A paranomásia corporificada na homofonia das rimas entre retratos e pratos aproximam objetos que, no mesmo espaço, não estão definidamente situados, por causa da preposição que sucede o primeiro signo e o advérbio posterior ao segundo. Isso intensifica a ideia de algo que fora carcomido ao ponto de estes objetos não estarem diretamente sinalizados num local específico. Daí serem compreensíveis as fissur(as) apontadas no texto e estas se materializam inclusive no aspecto formal da escrita. Conteúdo e forma unem-se através dessa inusitada ocorrência, gerando o isomorfismo e registrando o que deveras está fissurado, como “paixões se dir”, “qudros, posts, relâmpagos!!!”  Este último signo possui equivalência com o vocábulo fissura, uma vez que ele rompe com o silêncio.
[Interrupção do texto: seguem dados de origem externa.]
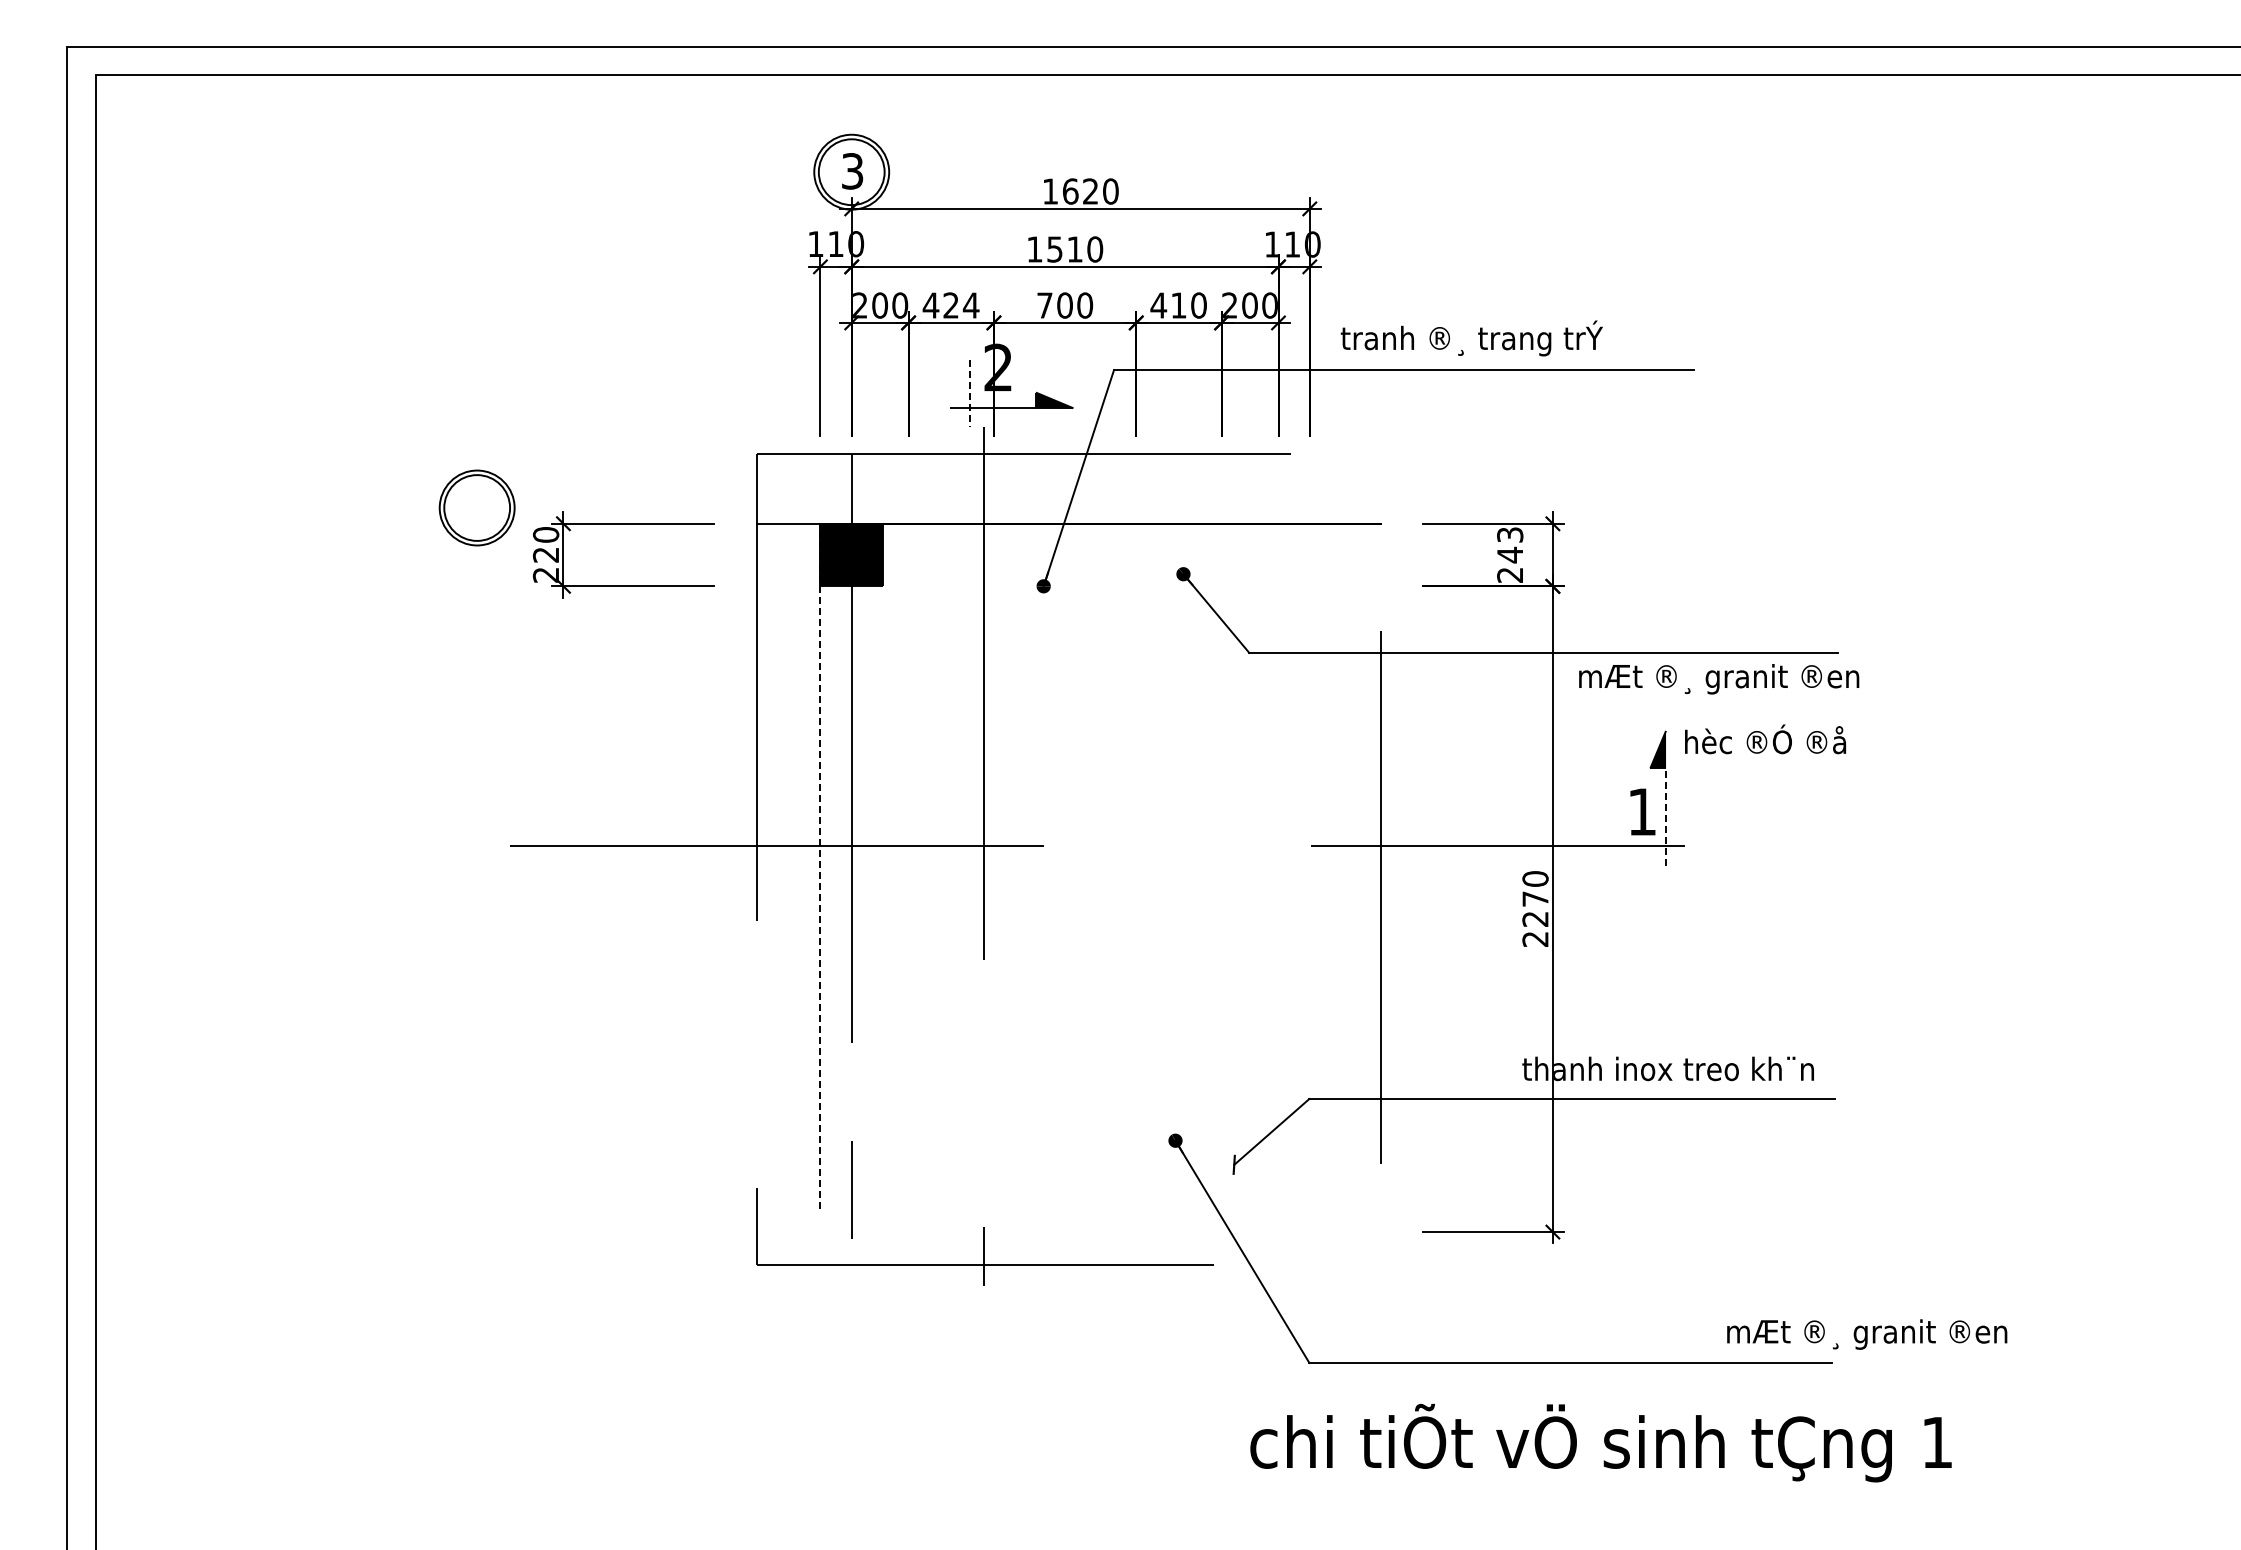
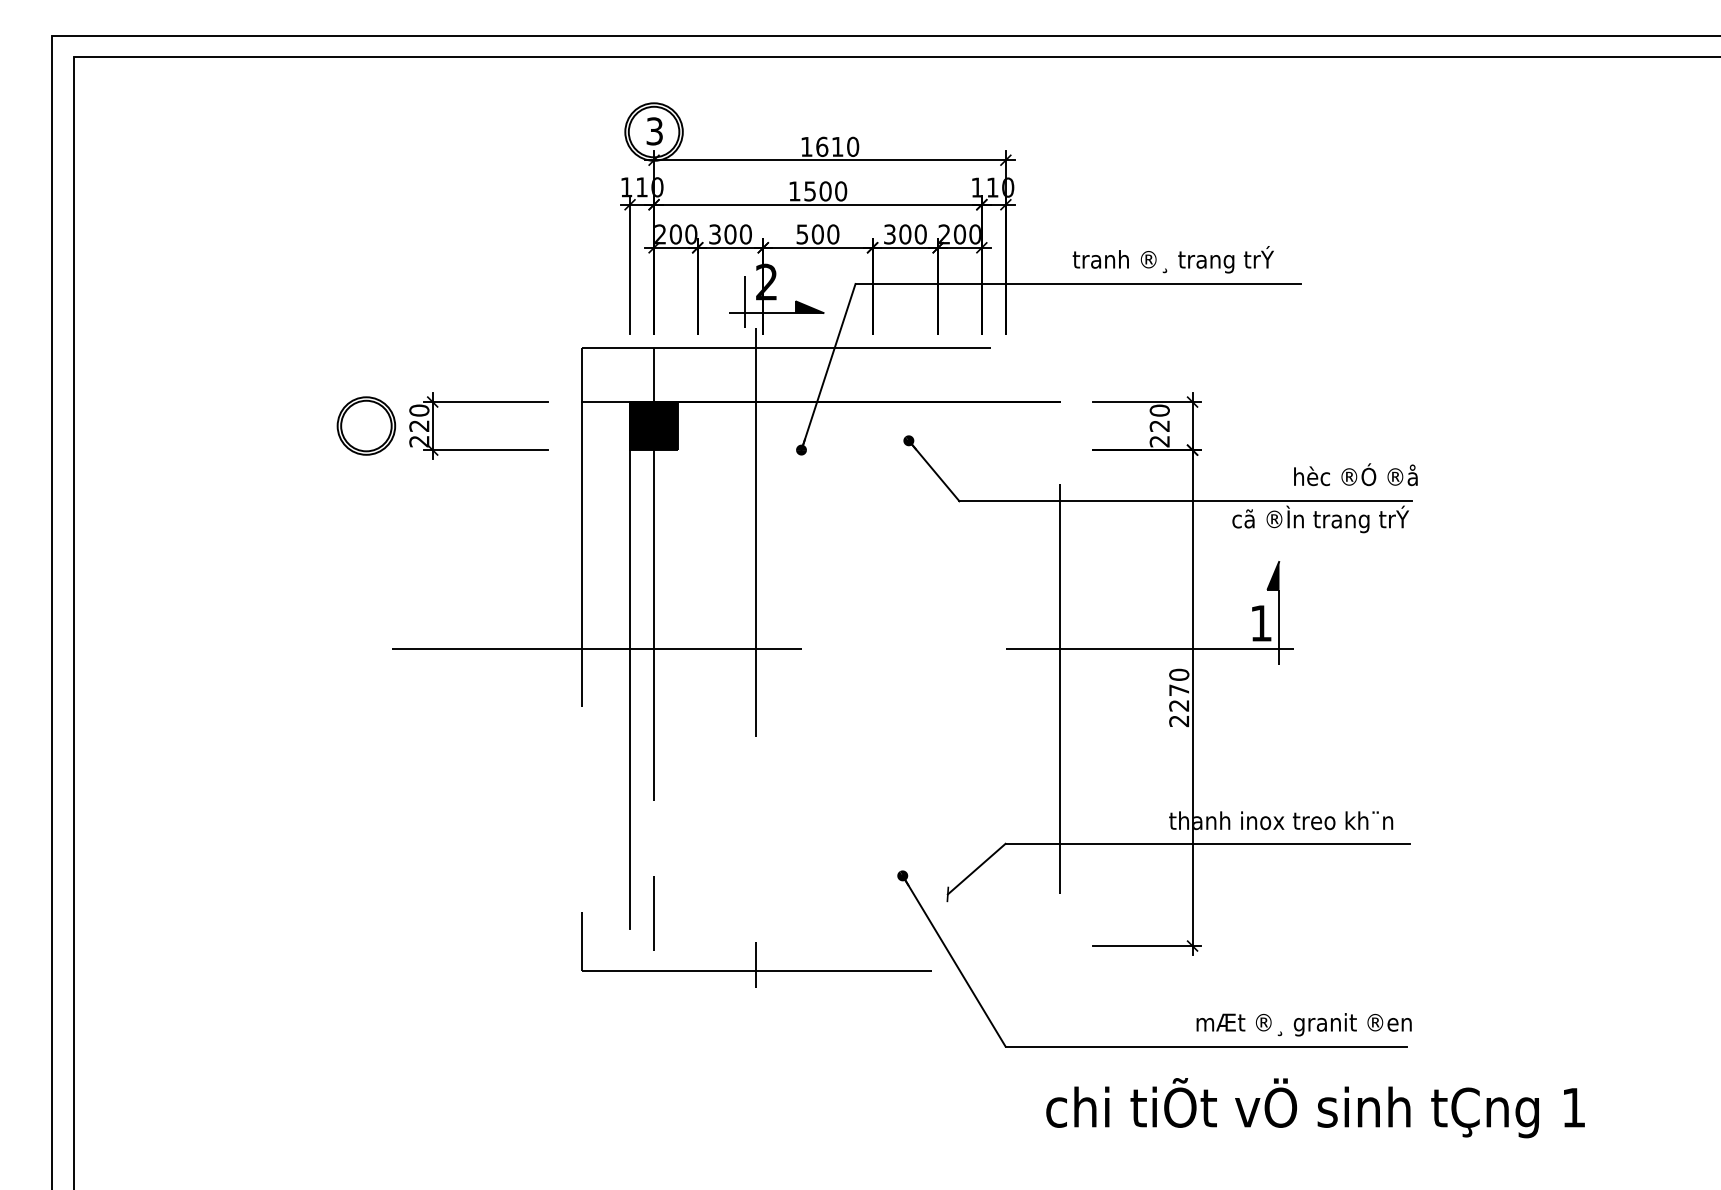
text: (1090, 191) -> (837, 146), 1620 -> 1610
text: (1075, 249) -> (825, 191), 1510 -> 1500
text: (950, 305) -> (729, 234), 424 -> 300
text: (1044, 305) -> (802, 234), 700 -> 500
text: (1168, 305) -> (897, 234), 410 -> 300
text: (1471, 338) -> (1173, 259), moved
line: (969, 393) -> (744, 302), dashed -> solid
part: (476, 507) -> (365, 425), moved
text: (1510, 545) -> (1160, 418), 243 -> 220
text: (1719, 676) -> (1320, 519), mÆt ®¸ granit ®en -> cã ®Ìn trang trÝ
text: (1765, 739) -> (1355, 474), moved
line: (1666, 817) -> (1279, 627), dashed -> solid
line: (820, 866) -> (630, 665), dashed -> solid
text: (1867, 1334) -> (1304, 1024), moved
text: (1600, 1442) -> (1315, 1107), moved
Este fenômeno posiciona-se como um sinsigno pelo fato de singularizar um momento com sua inesperada ocorrência.  Daí o relâmpago ser também semanticamente a fissura de um instante linear e padronizado, como as nódoas, que estão mencionadas no poema, fendem com a unidade da cor. Os sinais de exclamação repetidos três vezes enfatizam a surpresa gerada através de todas essas rupturas sígnicas e, dessa maneira, o desconcerto esperpêntico se faz presente.

In: DIAS JUNIOR, Valter Gomes. A poesia de Antonio Miranda e suas intersemioses. João Pessoa, PB: Universidade Federal da Paraíba, Centro de Ciências Humanas, Letras e Artes, Departamento de Pós-graduação em Letras, 2014.  268 p. Tese de doutorado defendida com Louvor.